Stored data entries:

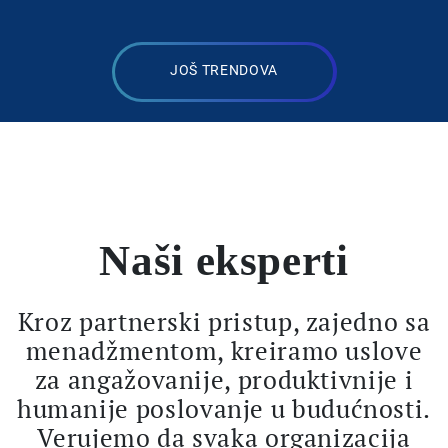
JOŠ TRENDOVA
Naši eksperti
Kroz partnerski pristup, zajedno sa
menadžmentom, kreiramo uslove
za angažovanije, produktivnije i
humanije poslovanje u budućnosti.
Verujemo da svaka organizacija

_ASSIGNMENT_
Without the pictures, give back every record precisely as shown.

_TASK OUTPUT_
JOŠ TRENDOVA
Naši eksperti
Kroz partnerski pristup, zajedno sa
menadžmentom, kreiramo uslove
za angažovanije, produktivnije i
humanije poslovanje u budućnosti.
Verujemo da svaka organizacija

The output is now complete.